++++ Testo di partenza ++++
Ore 10: calma piatta. La muta estate del Napoli è un thriller dal finale incerto, in cui apparentemente non è accaduto nulla dall’ultima tragica partita di campionato. Il nuovo allenatore, Luciano Spalletti, non può parlare fino a luglio perché ancora vincolato all’Inter; gli altri non lo fanno da mesi e, dopo il Verona, si sono dati meschinamente alla macchia. Il mercato è bloccato per tutti, un po’ dagli europei e molto dai debiti e dalla pandemia, ma non è l’unico punto interrogativo sulla prossima stagione.

Altre incertezze pesanti riguardano il ritorno dei tifosi sugli spalti, i diritti tv e il “calendario spezzatino” della serie A su cui nessuno sembra al momento in grado di decidere. Il calcio italiano è all’anno zero e ciò forse spiega l’eccesso di retorica patriottica riversato dai media sulla nazionale che gioca sicuramente bene, ma finora ha regolato solo squadre di valore modesto. Da Casa Azzurri arrivano, però, le prime dichiarazioni di Lorenzo Insigne sul suo rinnovo con il Napoli. Qualcuno l’ha definita una Blue Valentine, lettera d’amore e preludio di un prolungamento a vita del contratto. In realtà, pare che ballino ancora due milioni tra domanda e offerta che Aurelio De Laurentiis vorrebbe limare ridimensionando la parte fissa e scommettendo sui bonus legati ai risultati.

Sarà una lunga estate. Anche sul fronte politico il barometro segna afa e spossatezza. Maresca «se ne fotte» e continua a litigare con i partiti che lo dovrebbero sostenere, anche se è sempre più difficile capire perché, visto il confronto da taverna tra gli “alleati”. Gaetano Manfredi è alle prese con una coalizione che Vincenzo De Luca tesse di giorno e disfa di notte, come la tela di Penelope. L’ex rettore avrà annusato l’assedio dei proci, affrettandosi a dichiarare che a Napoli non c’è bisogno di «un nuovo Masaniello»; voleva essere forse una citazione autorevole e un monito simbolico ad amici e avversari, ma è sembrato soltanto l’ennesimo luogo comune sulla città da parte del candidato più oleografico di tutta la campagna elettorale. Perché Napoli ha bisogno sì di essere sferzata, con richiami anche feroci come le immagini crude dell’autobiografia di Enzo Moscato Archeologia del sangue o la sceneggiatura inquieta di Fabrizia Ramondino per il racconto della morte di un matematico napoletano, ma non di essere raccontata in eterno con la fotografia fuorviante e sbiadita di un popolo sempre bestiale e in agguato. All’ex rettore converrebbe sapere che i martiri della Repubblica napoletana del 1799 intitolarono a Masaniello persino un cantone della città.
++++
**Attività**
Stampa senza modifiche tutta la parte del testo sull'estate di Napoli che va da "Altre incertezze pesanti" giù fino a "legati ai risultati.".
++++ Estratti dei dati ++++
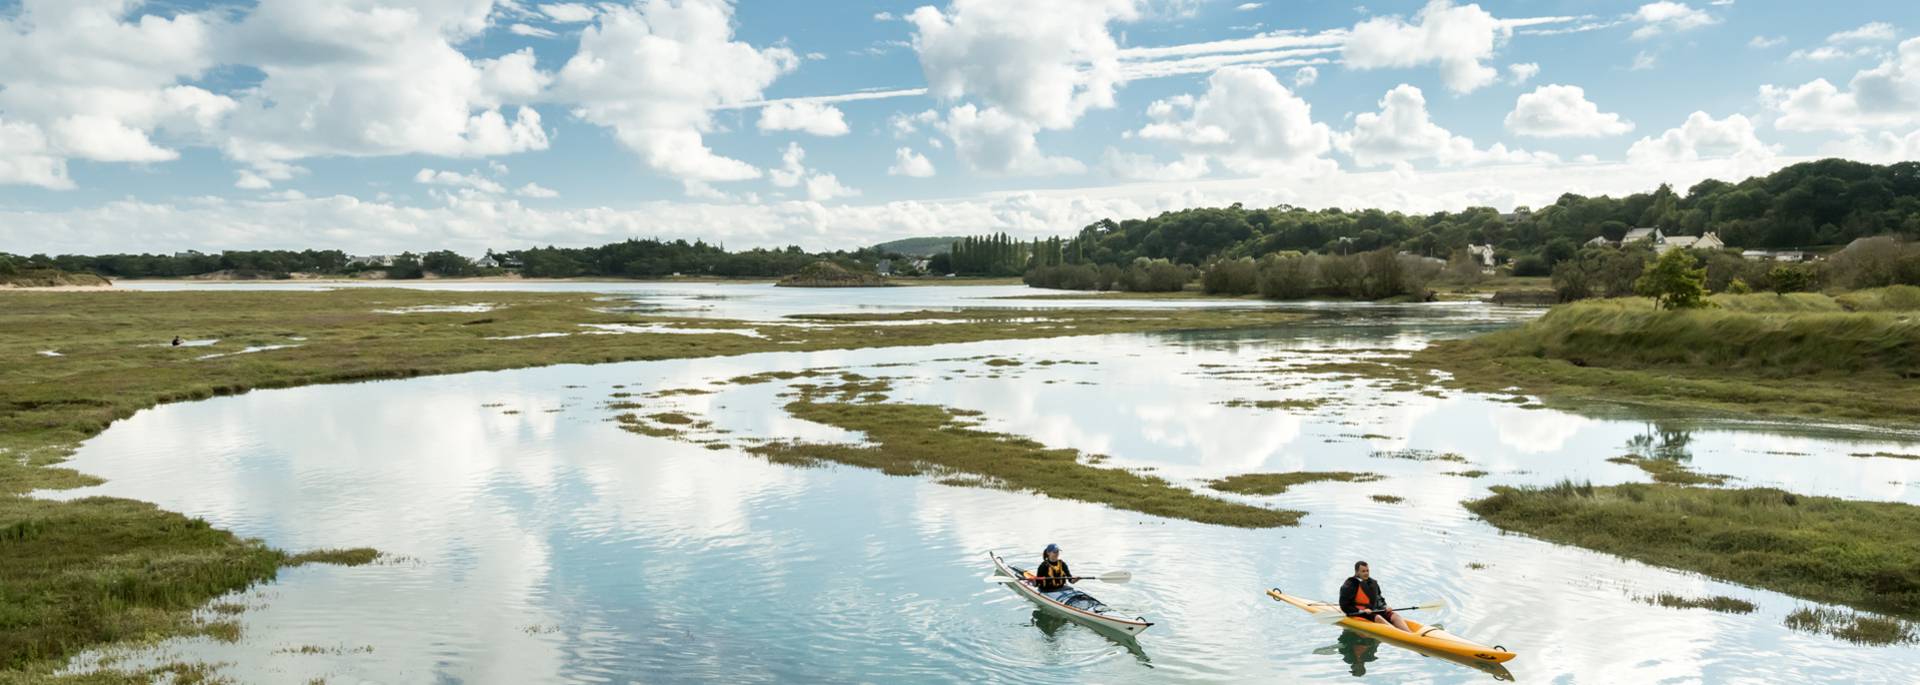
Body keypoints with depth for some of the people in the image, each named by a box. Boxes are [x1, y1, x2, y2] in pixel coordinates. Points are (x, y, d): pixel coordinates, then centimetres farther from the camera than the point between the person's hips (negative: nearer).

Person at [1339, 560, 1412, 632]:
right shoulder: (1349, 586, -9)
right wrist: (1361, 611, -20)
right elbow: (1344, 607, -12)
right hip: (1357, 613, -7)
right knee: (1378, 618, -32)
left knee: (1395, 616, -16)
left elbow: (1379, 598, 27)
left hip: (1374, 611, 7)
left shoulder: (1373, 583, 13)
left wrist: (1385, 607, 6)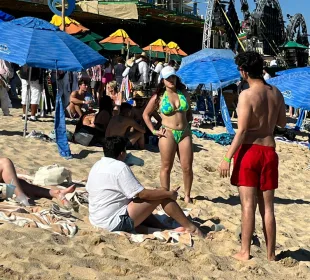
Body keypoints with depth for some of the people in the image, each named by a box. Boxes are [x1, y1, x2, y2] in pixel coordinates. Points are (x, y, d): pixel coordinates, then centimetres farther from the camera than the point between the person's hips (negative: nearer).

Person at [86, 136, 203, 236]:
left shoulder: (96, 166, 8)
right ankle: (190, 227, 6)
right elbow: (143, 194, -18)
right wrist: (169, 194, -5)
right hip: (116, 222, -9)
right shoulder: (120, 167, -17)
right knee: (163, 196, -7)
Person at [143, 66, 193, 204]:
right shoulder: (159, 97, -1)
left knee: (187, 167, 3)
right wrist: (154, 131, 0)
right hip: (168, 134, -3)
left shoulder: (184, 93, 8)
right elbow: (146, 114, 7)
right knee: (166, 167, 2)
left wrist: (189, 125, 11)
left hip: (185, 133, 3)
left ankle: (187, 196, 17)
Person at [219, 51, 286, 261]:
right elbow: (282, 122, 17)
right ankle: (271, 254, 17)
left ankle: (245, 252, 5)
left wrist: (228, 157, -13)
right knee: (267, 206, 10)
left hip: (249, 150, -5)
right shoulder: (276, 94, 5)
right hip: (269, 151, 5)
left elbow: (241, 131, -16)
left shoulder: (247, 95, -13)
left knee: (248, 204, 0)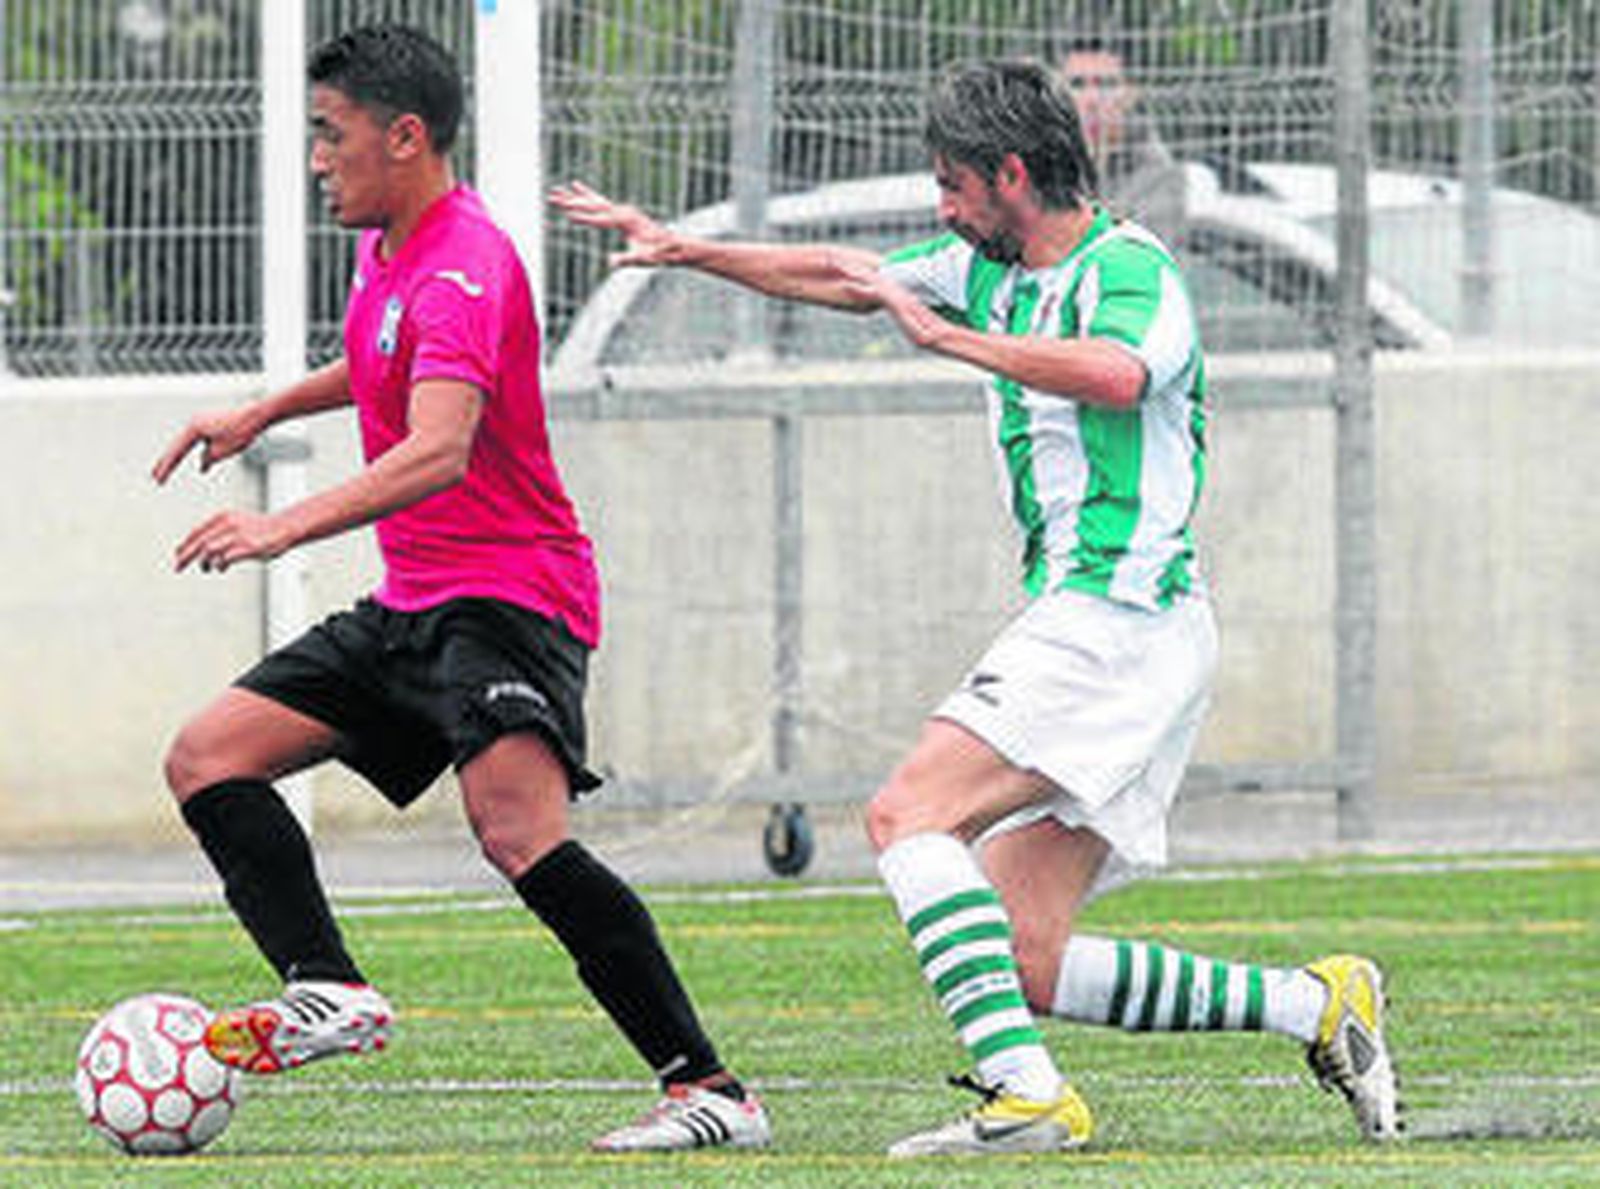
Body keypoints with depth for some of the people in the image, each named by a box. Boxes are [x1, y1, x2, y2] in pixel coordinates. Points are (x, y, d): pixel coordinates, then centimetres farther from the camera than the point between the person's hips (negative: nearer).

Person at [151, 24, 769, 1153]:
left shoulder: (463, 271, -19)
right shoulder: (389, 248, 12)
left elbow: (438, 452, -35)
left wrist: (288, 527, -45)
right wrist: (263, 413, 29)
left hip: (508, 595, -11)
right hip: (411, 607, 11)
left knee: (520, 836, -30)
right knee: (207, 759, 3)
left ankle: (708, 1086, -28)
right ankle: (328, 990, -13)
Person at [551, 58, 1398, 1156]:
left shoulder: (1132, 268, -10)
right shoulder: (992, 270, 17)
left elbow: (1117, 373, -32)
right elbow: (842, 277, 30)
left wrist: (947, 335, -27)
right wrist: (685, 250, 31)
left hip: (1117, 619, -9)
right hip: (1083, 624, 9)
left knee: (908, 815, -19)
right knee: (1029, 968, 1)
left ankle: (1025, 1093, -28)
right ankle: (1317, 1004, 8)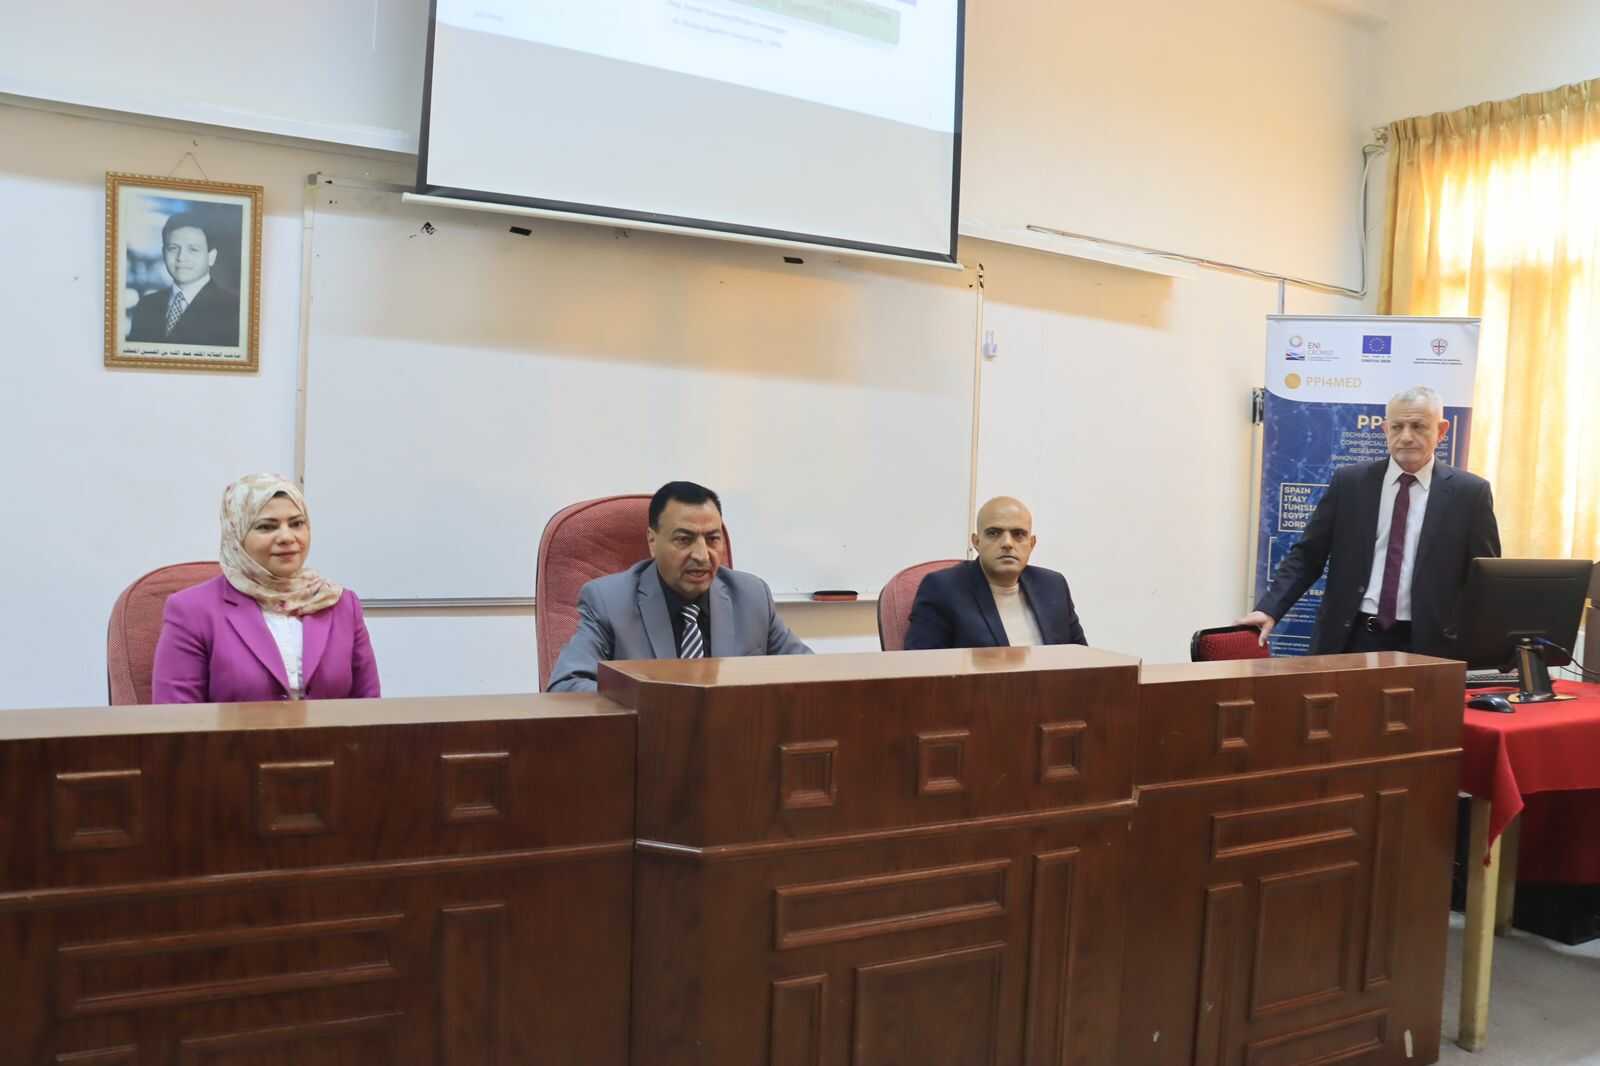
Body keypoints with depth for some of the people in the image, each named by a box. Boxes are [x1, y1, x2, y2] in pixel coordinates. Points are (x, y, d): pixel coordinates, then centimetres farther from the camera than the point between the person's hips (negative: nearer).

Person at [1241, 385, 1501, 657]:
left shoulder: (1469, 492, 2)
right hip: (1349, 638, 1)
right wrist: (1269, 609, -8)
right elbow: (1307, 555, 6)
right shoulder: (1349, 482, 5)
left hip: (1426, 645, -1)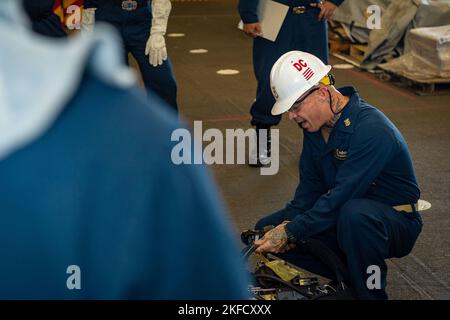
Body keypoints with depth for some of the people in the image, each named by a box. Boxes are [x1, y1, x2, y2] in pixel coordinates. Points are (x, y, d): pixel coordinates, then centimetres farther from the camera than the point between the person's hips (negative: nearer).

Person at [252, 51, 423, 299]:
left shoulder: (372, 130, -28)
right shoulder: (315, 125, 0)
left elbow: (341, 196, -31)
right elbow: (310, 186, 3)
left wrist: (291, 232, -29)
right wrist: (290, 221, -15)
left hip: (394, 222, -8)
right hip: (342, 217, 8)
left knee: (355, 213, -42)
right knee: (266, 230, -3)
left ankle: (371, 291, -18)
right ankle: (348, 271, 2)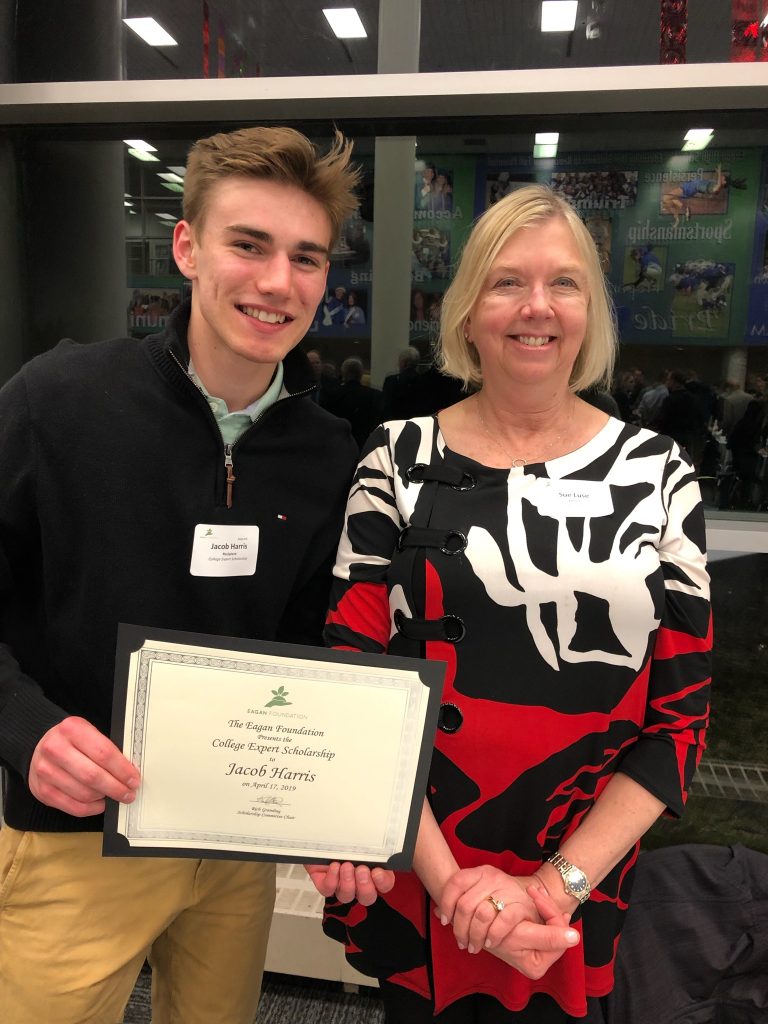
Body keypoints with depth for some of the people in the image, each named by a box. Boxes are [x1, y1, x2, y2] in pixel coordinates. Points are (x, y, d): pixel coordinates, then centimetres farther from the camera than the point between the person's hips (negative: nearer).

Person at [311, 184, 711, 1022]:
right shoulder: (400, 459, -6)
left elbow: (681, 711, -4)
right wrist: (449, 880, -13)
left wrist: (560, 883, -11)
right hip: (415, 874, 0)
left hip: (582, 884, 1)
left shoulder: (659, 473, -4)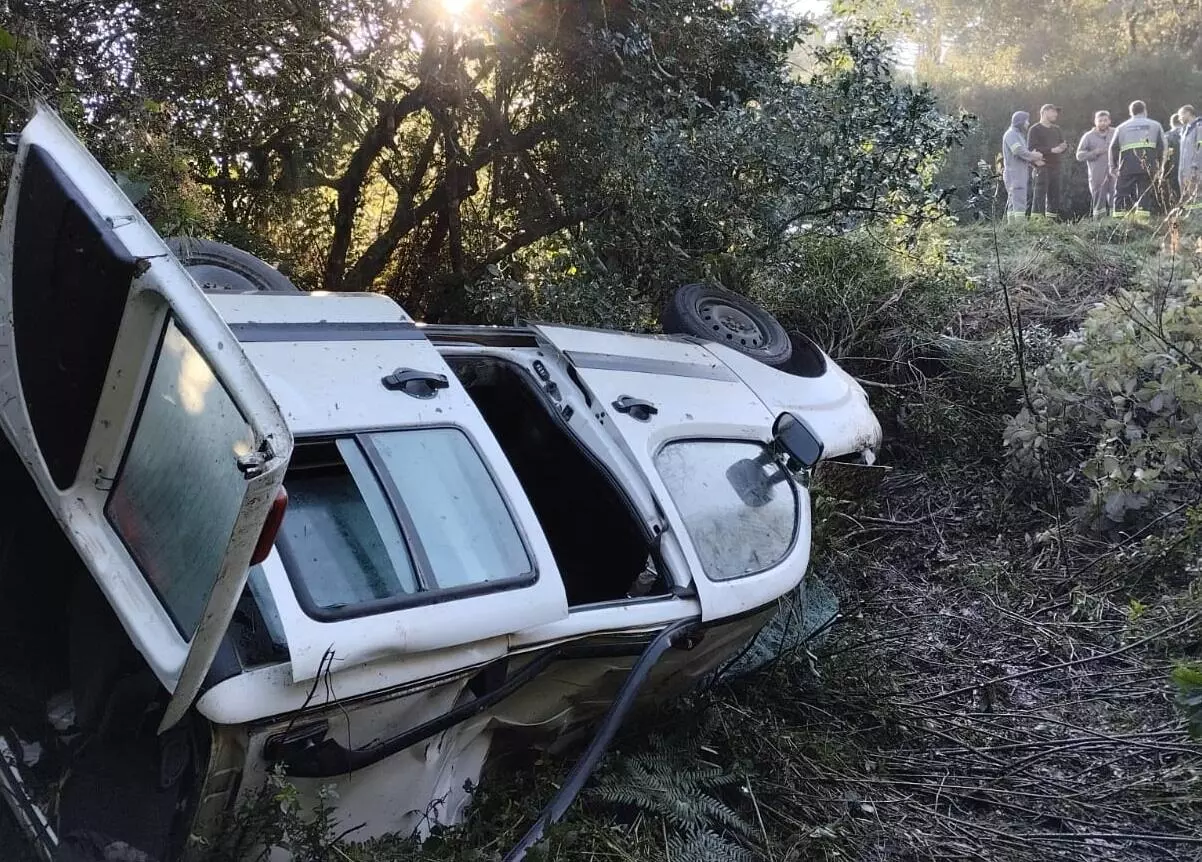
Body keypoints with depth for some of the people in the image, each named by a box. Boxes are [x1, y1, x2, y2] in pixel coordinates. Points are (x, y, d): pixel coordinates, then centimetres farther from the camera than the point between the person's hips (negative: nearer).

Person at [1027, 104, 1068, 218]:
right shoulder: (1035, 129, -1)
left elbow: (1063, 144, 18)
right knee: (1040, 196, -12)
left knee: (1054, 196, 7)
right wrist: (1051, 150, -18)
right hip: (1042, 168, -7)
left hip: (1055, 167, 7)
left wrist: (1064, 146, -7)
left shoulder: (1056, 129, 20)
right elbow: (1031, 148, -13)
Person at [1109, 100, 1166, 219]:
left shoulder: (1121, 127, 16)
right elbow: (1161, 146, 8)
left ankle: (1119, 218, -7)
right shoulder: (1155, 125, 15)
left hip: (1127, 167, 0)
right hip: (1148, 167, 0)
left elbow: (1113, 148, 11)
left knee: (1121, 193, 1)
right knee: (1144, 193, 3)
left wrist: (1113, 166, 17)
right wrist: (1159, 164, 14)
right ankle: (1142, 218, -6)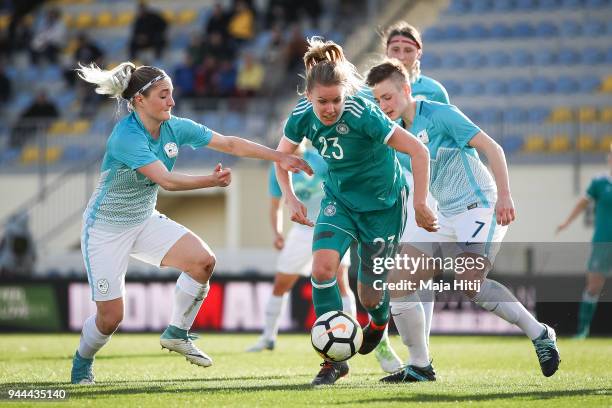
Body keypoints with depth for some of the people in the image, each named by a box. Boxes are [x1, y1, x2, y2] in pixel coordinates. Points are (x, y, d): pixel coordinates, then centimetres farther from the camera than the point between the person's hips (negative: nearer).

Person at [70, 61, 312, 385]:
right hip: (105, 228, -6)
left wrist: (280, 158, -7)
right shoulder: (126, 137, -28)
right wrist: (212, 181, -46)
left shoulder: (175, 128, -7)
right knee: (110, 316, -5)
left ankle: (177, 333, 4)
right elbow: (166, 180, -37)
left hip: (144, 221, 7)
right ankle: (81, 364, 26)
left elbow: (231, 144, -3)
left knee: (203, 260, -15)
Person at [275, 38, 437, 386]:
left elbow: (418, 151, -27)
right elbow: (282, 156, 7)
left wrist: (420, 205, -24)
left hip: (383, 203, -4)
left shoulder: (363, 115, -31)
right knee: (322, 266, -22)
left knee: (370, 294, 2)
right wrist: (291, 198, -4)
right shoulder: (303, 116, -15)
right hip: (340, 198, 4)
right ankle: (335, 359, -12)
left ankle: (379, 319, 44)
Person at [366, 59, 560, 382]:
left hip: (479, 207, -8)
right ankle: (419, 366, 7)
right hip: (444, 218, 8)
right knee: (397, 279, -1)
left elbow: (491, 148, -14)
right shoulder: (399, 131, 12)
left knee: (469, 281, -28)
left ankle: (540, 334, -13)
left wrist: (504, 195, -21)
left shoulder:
++++
**Risposta scritta**
Altre incertezze pesanti riguardano il ritorno dei tifosi sugli spalti, i diritti tv e il “calendario spezzatino” della serie A su cui nessuno sembra al momento in grado di decidere. Il calcio italiano è all’anno zero e ciò forse spiega l’eccesso di retorica patriottica riversato dai media sulla nazionale che gioca sicuramente bene, ma finora ha regolato solo squadre di valore modesto. Da Casa Azzurri arrivano, però, le prime dichiarazioni di Lorenzo Insigne sul suo rinnovo con il Napoli. Qualcuno l’ha definita una Blue Valentine, lettera d’amore e preludio di un prolungamento a vita del contratto. In realtà, pare che ballino ancora due milioni tra domanda e offerta che Aurelio De Laurentiis vorrebbe limare ridimensionando la parte fissa e scommettendo sui bonus legati ai risultati.